No, that's not it, because SizeTy.getAsString() will not be size_t/ssize_t, but long/etc.

clang-tools-extra/test/clang-tidy/checkers/bugprone-implicit-widening-of-multiplication-result-char.cpp
10 ↗(On Diff #334929)

I would love to do that, but as we have briefly talked with @njames93,
fix-it testing in clang-tidy, as compared to clang proper,
is rudimentary. I basically can not add tests here.
As far as i can see, it doesn't want to apply fix-its, because there are two of them.

So this is the best i can do, take it or leave it. /s

clang/lib/AST/ASTContext.cpp
10158

Actually, this is correct.
Note that we don't return it, but the later code will flip it's sign.

FWIW, it looks like tests are still failing on Windows according to the CI pipeline.

clang-tools-extra/clang-tidy/bugprone/ImplicitWideningOfMultiplicationResultCheck.cpp
126

Ah, I see what you mean now, thanks.

131

I'm still not quite certain what to do about this.
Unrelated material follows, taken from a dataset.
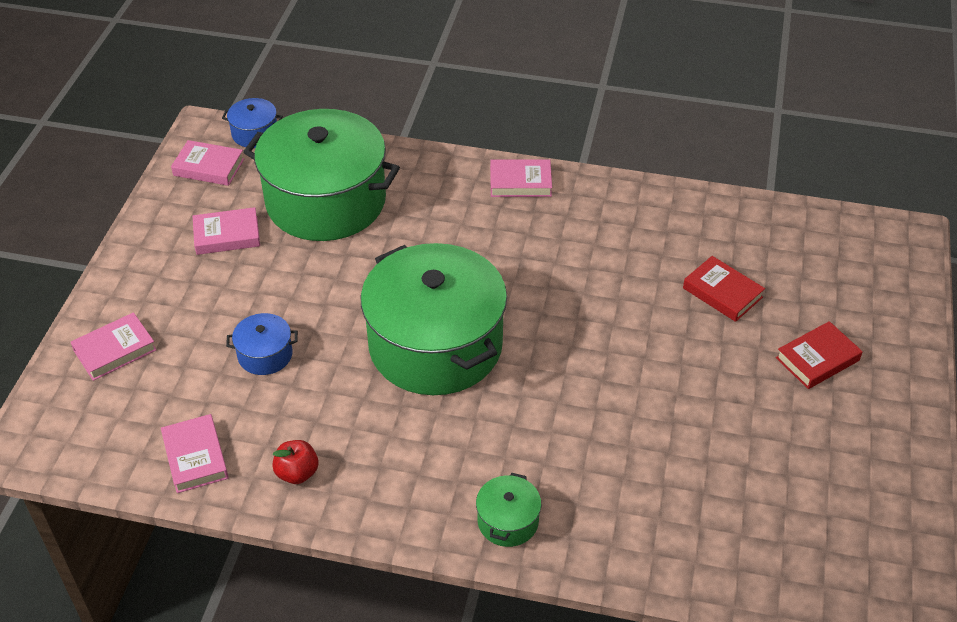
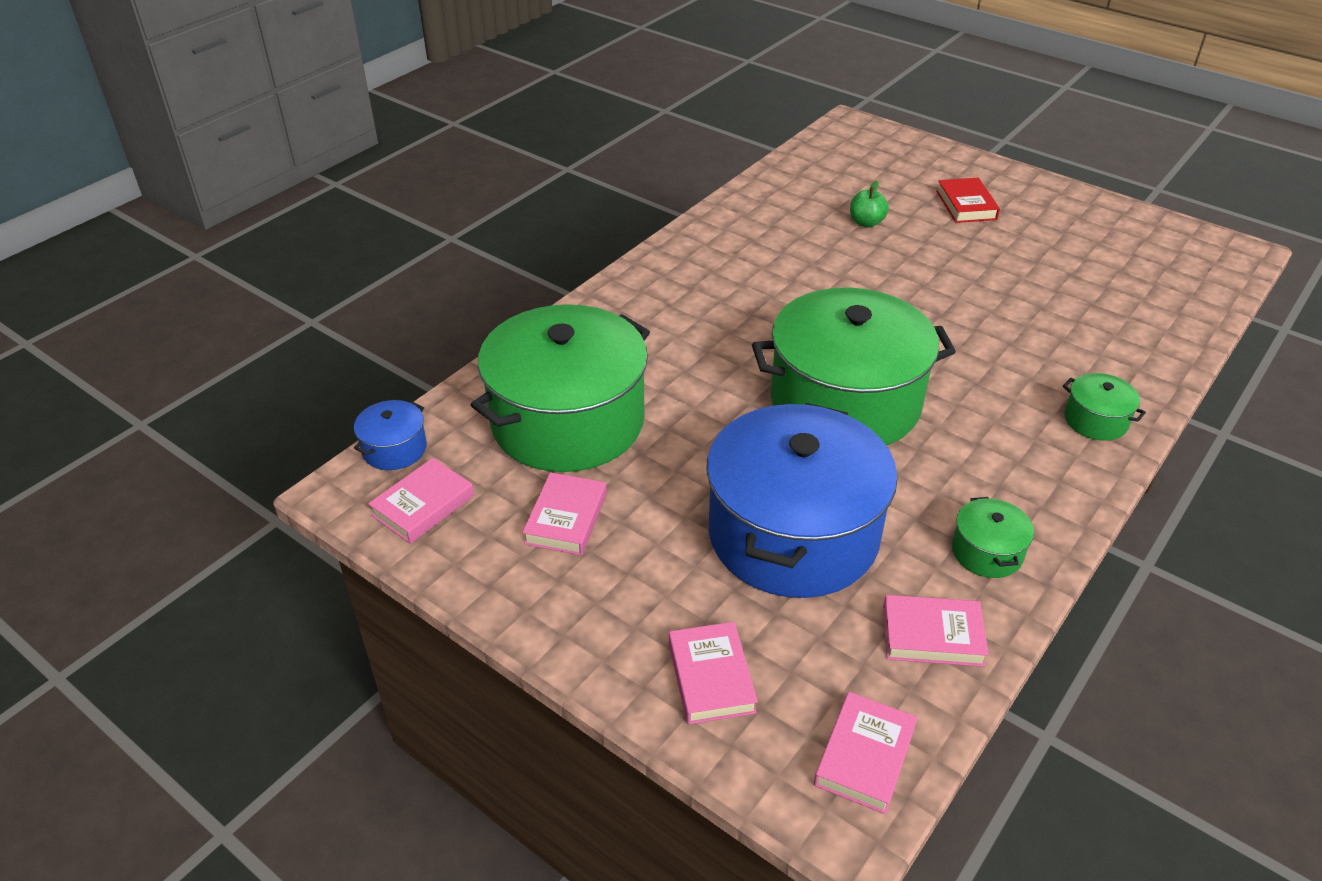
camera: 65 degrees left, 5 degrees down
blue pot [226,313,298,375] -> blue pot [706,403,898,598], size x2.45
red apple [272,440,318,484] -> green pot [952,497,1034,578]
pink book [490,159,552,197] -> pink book moved to [814,692,918,814]
red book [683,256,765,322] -> green apple [850,181,889,227]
Would it make sense to use the underlying type on platforms that don't have ssize_t? Relatedly, if we're going to suggest this as a replacement, we should also insert an include for the correct header file.

clang-tools-extra/test/clang-tidy/checkers/bugprone-implicit-widening-of-multiplication-result-char.cpp
10 ↗(On Diff #334929)

Ah, thank you for clarifying the issue that the two fixits make it hard to test.

lebedev.ri marked 4 inline comments as done.

@aaron.ballman thank you for taking a look!
Addressed all review notes.

clang-tools-extra/clang-tidy/bugprone/ImplicitWideningOfMultiplicationResultCheck.cpp
131

I've been thinking about this, and i really can't come up with a better fix than using ptrdiff_t.

Hardcode triple/target in tests, should fix 32-bit CI.

aaron.ballman accepted this revision.Apr 13 2021, 11:14 AM

LGTM aside from some small nits in the documentation.

clang-tools-extra/clang-tidy/bugprone/ImplicitWideningOfMultiplicationResultCheck.cpp
131

I'm not super excited about using ptrdiff_t as there are not likely to be pointer subtractions in the vicinity of the code being diagnosed, but at the same time, ptrdiff_t is functionally the same as size_t except with a sign bit, which is what ssize_t is. I'll hold my nose for now, but if we get bug reports about this use, we may want to investigate more involved solutions.

clang-tools-extra/docs/clang-tidy/checks/bugprone-implicit-widening-of-multiplication-result.rst
41

Add info about the default behavior.

46

Same here.

This revision is now accepted and ready to land.Apr 13 2021, 11:14 AM
lebedev.ri marked 2 inline comments as done.

Address final nits.

@aaron.ballman thank you so much for the review!

clang-tools-extra/clang-tidy/bugprone/ImplicitWideningOfMultiplicationResultCheck.cpp
131

Yep. signed size_t isn't a valid type, so at best i guess we could avoid emitting such a fixit.
In C++, std::make_signed<size_t>::type is valid, but it's kinda mouthful.

This revision was landed with ongoing or failed builds.Apr 13 2021, 11:41 AM
This revision was automatically updated to reflect the committed changes.